The time was not right to bid for the 2020 Games, which will be held in Tokyo. “We looked at it,” Blackmun said, “but we had not yet resolved the revenue-sharing arrangements when we had to make that decision. We were concerned that if we put forth another U.S. bid and we didn’t win, that it might be difficult to recruit U.S. cities in the future. So we really wanted to wait until we felt like we could put together a really compelling proposition, not only from a Games delivery standpoint, but importantly from a campaign standpoint. 

“Can we not only put on a great Games, but can we win this thing?”

Yes, they could -- with Los Angeles 2028. 

Probst, Blackmun and the USOC staff helped the LA bid committee -- led by Mayor Eric Garcetti, chairman Casey Wasserman and Sykes -- learn the international ropes.

“There are layers and layers of complexity that a neophyte or an outsider would have a hard time processing without a lot of assistance,” Sykes said. “The USOC team, especially people like Scott and Larry, who have been at this for a sustained period of time and are right in the middle of it, have given us an appreciation for the people, for their personalities, for their background and I think it’s made us much wiser and more sophisticated. And I believe we’ve been more effective because of it.”

Sykes said LA 2028 has had a “warm and trusting and incredibly collaborative relationship with the USOC,” which held workshops for bid staff.

“We have felt that at any point in time when we didn’t have the experience or the history or the capacity to understand or do something, we could call on the USOC,” Sykes said. “Every time we wanted them here, they would get on a plane and be here.

“We’ve felt from the beginning that we have been part of their team, and they’ve been part of our team.”

Sykes added that the two USOC leaders are both “good listeners and good observers of what’s happening.”

Patrick Sandusky, the USOC’s Chief External Affairs Officer who previously was the spokesman for the Chicago 2016 bid, said Blackmun and Probst are “pretty straight-laced, what-you-see-is-what-you-get kind of guys. I’d say authenticity is what they have in spades, and I think people can tell that they’re not just in it for the moment, they’re in it for the long term.” 

Hula said it’s obvious to Olympic observers that Blackmun and Probst have the best interests of the USOC and American athletes at heart.

“Scott is not a showboat kind of guy at all,” Hula said. “He’s a really serious, businesslike sports-administration professional, and people recognize that. He’s not a person who is trying to promote himself, he’s trying to promote the USOC, trying to make the U.S. as strong a partner as it can be on an international and continental basis.

“Larry is well-regarded for what he’s done. He keeps his head down. He wants to make sure he’s there to represent the interests of the U.S. Olympic Committee on the IOC. It’s the first time in a long time that the IOC looks to the United States and can feel comfortable and confident about the stability of their leadership.”

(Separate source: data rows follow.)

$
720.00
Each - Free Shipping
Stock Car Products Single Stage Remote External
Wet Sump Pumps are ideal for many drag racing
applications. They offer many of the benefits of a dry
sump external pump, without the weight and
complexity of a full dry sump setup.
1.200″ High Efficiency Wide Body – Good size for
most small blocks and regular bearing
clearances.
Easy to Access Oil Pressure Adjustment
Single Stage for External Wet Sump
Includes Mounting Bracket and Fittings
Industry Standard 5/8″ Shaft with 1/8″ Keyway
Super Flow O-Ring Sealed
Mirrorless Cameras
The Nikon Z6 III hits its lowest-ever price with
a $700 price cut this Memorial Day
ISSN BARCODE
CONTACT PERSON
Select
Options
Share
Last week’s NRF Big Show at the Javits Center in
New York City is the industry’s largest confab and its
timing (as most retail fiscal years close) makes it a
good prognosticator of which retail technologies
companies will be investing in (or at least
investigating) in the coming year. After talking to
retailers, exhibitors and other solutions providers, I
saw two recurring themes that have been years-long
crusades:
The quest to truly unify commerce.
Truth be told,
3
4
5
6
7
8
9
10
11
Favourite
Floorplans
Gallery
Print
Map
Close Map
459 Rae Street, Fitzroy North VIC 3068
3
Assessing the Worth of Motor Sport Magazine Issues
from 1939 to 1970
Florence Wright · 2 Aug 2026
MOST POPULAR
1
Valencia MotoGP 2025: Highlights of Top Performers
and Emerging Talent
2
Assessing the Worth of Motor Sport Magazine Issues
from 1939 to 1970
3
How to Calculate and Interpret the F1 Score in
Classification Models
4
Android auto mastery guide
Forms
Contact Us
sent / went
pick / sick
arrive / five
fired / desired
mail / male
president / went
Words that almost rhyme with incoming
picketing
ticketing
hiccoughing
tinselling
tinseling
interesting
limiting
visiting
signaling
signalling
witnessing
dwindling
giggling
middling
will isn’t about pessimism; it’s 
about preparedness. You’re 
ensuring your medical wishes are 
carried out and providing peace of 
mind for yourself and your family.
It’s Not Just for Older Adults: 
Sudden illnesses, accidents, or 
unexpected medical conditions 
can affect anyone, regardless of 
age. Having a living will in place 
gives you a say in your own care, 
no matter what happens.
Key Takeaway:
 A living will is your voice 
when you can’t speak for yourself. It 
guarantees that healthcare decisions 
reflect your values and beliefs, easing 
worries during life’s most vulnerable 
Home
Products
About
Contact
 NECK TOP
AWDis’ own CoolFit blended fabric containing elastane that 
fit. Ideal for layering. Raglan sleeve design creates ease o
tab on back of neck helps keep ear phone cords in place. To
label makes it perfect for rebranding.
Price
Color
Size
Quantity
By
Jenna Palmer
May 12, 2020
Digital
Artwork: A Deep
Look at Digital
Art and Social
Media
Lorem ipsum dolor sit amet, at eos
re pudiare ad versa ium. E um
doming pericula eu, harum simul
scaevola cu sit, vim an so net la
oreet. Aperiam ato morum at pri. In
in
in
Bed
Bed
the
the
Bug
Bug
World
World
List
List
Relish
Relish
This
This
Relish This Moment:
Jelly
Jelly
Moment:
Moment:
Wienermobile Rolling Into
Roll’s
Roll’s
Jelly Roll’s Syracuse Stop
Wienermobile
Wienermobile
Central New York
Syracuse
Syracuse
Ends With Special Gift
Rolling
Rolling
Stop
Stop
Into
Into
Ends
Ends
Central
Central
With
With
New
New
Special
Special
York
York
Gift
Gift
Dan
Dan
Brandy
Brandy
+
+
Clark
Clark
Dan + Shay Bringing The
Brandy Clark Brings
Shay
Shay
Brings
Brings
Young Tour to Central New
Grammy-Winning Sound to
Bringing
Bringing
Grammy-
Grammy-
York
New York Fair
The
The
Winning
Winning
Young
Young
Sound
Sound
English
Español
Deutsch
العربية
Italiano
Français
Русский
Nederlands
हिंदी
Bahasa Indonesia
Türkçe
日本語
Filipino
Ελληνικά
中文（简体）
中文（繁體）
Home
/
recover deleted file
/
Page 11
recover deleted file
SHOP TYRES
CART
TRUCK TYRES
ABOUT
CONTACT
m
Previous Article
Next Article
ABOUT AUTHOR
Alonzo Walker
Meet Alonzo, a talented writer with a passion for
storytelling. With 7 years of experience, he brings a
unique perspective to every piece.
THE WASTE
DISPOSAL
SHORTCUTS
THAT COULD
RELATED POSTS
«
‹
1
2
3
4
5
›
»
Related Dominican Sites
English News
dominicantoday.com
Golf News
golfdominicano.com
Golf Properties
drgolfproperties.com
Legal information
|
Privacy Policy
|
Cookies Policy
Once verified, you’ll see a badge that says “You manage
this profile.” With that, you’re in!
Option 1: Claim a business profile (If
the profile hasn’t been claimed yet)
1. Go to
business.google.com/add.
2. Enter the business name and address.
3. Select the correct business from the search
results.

Blackmun believes the perception of the USOC has changed so that it is “taken more seriously. I hope people understand that we do care deeply about the movement.”

He views the Olympic and Paralympic Games Los Angeles 2028 as “an incredible accomplishment for our country. I’m excited because we’ve got a whole generation of Americans that hasn’t seen the Games hosted on American soil.”

Ruggiero said landing the Games in 2028 has truly been a team effort.

“There are different pieces that go into a bid, and you have to have all of those line up perfectly,” she said, “and I think in this bid, we had that. We had that partnership, we had that engagement, we had the right people at the top prioritizing it in Scott and Larry.” 

Seven years after a crushing disappointment, the United States has crossed the finish line with an Olympic victory.

“If you just do the right thing,” Blackmun said, “more often than not, it pays dividends. And in this case, we really just wanted to be a more active and engaged member of the team here.”